Yes. A jury could find the physician's conduct was outrageous in the extreme, establishing a prima facie case for intentional infliction of emotional distress. The court determined that the test for liability in such cases is whether the conduct is 'outrageous in the extreme,' a determination that must be made on a case-by-case basis. A critical factor here is the special doctor-patient relationship; the defendant was a physician consulted in an emergency and was under a professional obligation to the plaintiff, who was a distraught mother with an unconscious baby totally dependent on him. A jury could infer that the defendant's conduct was not merely a mistaken diagnosis but a willful or reckless failure to perform his professional duty, with his rudeness serving as evidence of his intent or recklessness. This abandonment of a patient in a vulnerable state goes beyond mere insults and could be found by a jury to be utterly intolerable in a civilized community.
Analysis:
This case is significant for clarifying the application of the tort of intentional infliction of emotional distress (IIED), or 'outrageous conduct,' within a professional relationship.

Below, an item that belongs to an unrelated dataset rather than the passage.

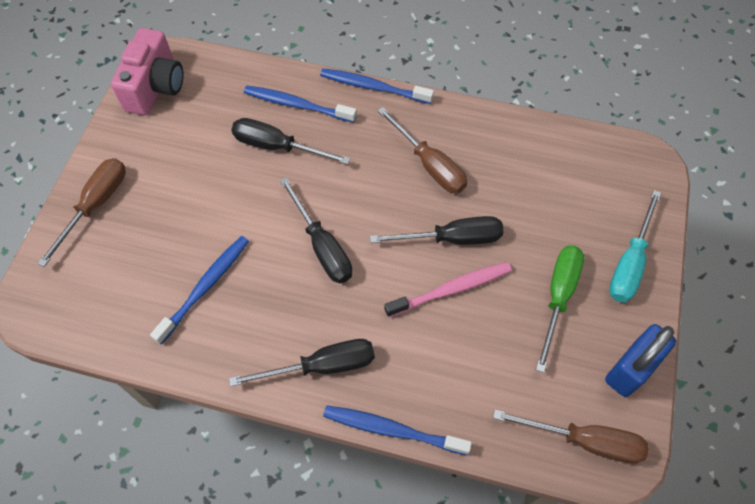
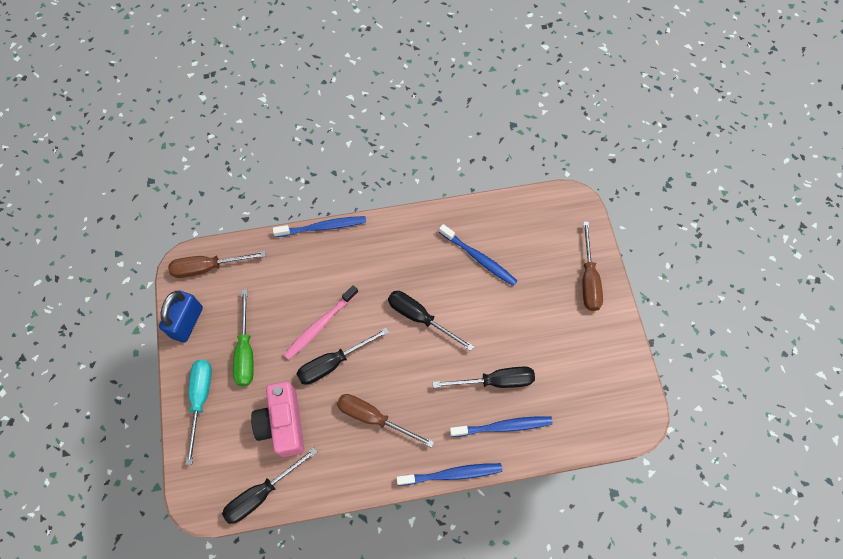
camera: 155 degrees right, 5 degrees up
(155, 87) = (622, 391): pink camera -> pink camera (283, 424)
(205, 287) = (479, 258): blue toothbrush -> blue toothbrush turned 60 degrees counterclockwise
(322, 366) = (380, 243): black screwdriver -> black screwdriver (261, 493)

It establishes that the existence of a special relationship, such as physician-patient, can elevate conduct that might otherwise be considered merely rude or callous to the level of 'outrageous.' The decision lowers the threshold for what constitutes outrageous conduct in such contexts, focusing on the professional's duties and the vulnerability of the person seeking aid. This precedent makes it clear that professional abandonment in a time of critical need, not just affirmative acts of cruelty, can be a basis for an IIED claim.